Plea to stop field trials of GM crops

October 03, 2012 03:14 am | Updated October 18, 2016 02:13 pm IST - HYDERABAD:

Foreign delegates at the sixth meeting of the Conference of Parties to the Convention on Biological Diversity in Hyderabad on Tuesday. Photo: Mohammad Yousuf

Foreign delegates at the sixth meeting of the Conference of Parties to the Convention on Biological Diversity in Hyderabad on Tuesday. Photo: Mohammad Yousuf

The need for stopping all open field trials of GM crops in the country and enacting a domestic legislation on liability and redress of LMOs (living modified organisms) has been voiced by civil society organisations here on Tuesday.

At a press conference here on the sidelines of the ongoing sixth meeting of the Conference of the Parties serving as the meeting of the Parties to the Cartagena Protocol on Biosafety, G.V. Ramanjaneyulu of the Centre for sustainable Agriculture, Sridhar Radhakrishnan, Convener, Coalition for a GM-Free India, and Shalini Bhutani, legal expert, said the nation would be put to risk with the introduction of GM crops.

They said the bio-safety regulatory bodies from the State to district levels were not functioning properly and trials were approved even in ecologically fragile zones like Western Ghats. Instead of merely adopting a science-based approach while importing LMOs, they said the socio-economic impact on the communities should also be taken consideration. They wanted the government to adopt a pro-farmer approach while introducing modern agriculture technology.

Expressing concern over field trials of GM crops in a few States, they said that such trials could lead to GMOs (genetically modified organisms) entering the food supply chain and endangering biodiversity.

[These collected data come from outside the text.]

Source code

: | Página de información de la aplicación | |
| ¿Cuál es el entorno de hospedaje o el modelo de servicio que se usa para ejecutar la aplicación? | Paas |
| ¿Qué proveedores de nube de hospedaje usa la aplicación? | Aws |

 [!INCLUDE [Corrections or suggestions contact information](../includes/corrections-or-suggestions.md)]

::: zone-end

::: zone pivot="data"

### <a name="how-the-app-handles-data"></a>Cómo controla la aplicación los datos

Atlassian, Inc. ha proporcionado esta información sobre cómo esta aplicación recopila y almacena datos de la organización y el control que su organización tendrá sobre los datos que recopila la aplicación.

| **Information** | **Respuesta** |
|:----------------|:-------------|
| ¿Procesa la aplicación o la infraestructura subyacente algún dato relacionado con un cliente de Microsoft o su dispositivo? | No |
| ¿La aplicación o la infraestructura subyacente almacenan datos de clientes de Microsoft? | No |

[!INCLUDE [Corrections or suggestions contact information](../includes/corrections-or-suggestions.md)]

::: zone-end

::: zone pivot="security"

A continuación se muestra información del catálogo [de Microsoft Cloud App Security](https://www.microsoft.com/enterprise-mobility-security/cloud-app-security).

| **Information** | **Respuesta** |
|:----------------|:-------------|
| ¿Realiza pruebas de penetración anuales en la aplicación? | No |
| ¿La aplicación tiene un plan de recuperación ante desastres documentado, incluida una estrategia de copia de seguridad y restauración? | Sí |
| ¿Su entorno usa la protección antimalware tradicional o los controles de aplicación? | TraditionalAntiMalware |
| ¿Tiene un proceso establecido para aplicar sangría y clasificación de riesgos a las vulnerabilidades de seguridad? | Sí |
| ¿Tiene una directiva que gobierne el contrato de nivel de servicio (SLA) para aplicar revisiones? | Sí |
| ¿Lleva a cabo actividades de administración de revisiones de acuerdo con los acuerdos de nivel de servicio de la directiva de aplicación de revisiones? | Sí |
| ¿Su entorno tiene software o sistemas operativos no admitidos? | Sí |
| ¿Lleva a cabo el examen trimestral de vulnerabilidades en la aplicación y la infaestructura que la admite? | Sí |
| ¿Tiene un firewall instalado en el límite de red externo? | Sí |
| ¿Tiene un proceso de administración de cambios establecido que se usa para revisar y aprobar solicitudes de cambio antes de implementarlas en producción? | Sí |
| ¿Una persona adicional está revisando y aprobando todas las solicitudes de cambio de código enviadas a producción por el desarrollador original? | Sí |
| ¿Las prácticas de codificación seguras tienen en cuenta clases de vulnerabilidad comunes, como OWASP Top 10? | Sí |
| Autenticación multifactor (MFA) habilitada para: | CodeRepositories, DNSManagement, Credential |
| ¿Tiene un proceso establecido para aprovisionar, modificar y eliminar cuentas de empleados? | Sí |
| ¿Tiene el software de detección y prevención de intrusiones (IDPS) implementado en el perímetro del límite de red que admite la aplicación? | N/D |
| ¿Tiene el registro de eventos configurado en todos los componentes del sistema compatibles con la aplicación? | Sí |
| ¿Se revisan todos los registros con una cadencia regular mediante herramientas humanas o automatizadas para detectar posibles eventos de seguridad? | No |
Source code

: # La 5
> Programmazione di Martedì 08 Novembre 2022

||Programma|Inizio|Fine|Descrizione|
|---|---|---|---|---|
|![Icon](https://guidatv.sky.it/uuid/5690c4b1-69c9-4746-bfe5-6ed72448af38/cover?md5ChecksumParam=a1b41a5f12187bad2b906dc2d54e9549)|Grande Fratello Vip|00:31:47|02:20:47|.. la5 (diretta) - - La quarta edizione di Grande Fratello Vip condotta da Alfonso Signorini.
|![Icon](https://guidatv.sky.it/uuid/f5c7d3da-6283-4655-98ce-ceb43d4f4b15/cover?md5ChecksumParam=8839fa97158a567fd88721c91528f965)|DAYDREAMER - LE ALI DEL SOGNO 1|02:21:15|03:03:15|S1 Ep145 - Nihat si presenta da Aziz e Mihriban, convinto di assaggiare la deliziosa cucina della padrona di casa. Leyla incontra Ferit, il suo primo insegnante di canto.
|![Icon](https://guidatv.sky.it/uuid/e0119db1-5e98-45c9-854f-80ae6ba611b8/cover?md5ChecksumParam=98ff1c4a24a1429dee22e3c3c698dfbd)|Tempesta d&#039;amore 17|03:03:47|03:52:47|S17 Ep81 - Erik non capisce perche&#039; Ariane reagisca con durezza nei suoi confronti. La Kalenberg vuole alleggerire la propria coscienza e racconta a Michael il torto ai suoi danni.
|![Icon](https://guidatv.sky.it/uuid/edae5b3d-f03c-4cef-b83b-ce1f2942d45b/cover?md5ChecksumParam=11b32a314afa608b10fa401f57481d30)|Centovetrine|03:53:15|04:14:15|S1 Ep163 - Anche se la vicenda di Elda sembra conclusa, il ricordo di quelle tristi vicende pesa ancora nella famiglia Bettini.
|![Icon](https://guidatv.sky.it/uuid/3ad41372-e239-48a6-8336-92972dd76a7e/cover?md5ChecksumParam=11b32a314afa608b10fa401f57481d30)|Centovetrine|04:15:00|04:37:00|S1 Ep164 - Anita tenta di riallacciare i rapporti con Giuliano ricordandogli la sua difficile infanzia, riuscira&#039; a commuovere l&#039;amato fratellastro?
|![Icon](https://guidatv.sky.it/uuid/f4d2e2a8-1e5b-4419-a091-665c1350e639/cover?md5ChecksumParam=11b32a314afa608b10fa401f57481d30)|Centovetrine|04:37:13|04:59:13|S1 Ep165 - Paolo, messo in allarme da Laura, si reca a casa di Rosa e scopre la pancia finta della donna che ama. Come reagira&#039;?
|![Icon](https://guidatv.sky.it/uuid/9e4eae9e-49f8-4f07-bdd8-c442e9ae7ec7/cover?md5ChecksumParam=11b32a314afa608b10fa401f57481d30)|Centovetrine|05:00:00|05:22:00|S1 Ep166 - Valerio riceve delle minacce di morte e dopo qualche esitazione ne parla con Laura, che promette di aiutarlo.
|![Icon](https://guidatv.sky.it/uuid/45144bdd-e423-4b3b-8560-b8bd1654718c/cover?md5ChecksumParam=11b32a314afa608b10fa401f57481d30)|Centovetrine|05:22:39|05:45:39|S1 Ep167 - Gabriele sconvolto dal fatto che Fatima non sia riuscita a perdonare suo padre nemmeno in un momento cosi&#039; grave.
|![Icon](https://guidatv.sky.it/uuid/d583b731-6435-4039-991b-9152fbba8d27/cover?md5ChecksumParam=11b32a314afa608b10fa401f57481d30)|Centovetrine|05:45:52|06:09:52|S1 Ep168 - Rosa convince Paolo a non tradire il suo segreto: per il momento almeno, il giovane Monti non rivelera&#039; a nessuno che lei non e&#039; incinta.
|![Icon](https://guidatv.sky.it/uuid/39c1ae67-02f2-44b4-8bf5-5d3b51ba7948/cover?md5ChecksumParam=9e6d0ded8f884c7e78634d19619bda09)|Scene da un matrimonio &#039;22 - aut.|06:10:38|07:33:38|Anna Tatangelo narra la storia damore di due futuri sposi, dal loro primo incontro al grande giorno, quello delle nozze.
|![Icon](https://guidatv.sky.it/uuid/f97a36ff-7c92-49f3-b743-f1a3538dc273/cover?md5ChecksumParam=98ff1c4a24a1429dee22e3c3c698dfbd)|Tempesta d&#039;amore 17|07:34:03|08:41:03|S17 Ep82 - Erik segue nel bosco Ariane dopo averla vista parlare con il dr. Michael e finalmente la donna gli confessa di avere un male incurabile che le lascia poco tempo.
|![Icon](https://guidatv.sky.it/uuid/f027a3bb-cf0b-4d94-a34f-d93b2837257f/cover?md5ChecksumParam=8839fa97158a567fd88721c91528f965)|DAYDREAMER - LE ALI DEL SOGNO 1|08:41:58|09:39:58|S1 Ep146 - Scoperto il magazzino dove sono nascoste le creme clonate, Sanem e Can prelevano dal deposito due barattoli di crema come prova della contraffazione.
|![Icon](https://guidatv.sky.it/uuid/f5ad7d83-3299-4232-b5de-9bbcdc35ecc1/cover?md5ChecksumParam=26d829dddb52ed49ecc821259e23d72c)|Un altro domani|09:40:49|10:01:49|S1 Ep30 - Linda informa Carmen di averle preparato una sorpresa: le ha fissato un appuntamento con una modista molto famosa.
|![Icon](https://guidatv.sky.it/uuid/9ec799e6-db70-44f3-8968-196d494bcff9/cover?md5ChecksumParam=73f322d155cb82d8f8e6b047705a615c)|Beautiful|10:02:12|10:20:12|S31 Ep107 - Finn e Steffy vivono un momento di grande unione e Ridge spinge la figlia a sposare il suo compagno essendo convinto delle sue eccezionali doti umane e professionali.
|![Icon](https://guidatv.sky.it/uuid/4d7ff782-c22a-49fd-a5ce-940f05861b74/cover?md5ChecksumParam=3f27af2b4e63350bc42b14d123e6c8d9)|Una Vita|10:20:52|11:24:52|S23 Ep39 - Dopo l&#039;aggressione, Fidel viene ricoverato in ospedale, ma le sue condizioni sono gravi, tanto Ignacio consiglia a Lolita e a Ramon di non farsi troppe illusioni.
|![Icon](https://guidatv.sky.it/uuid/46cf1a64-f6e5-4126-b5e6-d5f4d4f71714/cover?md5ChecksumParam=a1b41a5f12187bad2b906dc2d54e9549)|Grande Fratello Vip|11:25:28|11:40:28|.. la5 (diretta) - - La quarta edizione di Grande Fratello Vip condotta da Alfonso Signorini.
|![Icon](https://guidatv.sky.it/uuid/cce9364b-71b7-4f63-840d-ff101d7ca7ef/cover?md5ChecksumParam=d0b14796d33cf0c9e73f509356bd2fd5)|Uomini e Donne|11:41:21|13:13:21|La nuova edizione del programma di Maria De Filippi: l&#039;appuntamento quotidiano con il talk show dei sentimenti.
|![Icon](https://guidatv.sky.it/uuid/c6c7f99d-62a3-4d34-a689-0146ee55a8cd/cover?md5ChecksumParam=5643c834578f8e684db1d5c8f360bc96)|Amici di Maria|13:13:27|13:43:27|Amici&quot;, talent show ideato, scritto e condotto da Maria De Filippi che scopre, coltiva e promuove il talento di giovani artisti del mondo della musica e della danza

They urged the government to enact a domestic legislation on liability and redress of LMOs even as India’s ratification of the Nagoya-Kuala Lumpur Supplementary Protocol to the Cartagena Protocol on Bio-safety was pending.

Biodiversity register

Among others, they sought creation of national biodiversity register and ensuring community rights, banning patents on any living forms and replacing the Biotechnology Regulatory Authority of India Bill with national bio-safety policy.

Policy implementation

Meanwhile, Charles Gbedamah, Head of Bio-safety, Convention on Biodiversity (CBD), said the implementation of Cartagena Protocol by various countries was tardy and expressed the hope that it would be implemented 100 per cent by all by 2020.

Various issues on bio-safety, including risk assessment on a science-based approach, capacity building, progress of the implementation of the protocol, handling, transport, packaging and identification of LMIOs were being discussed by the delegates.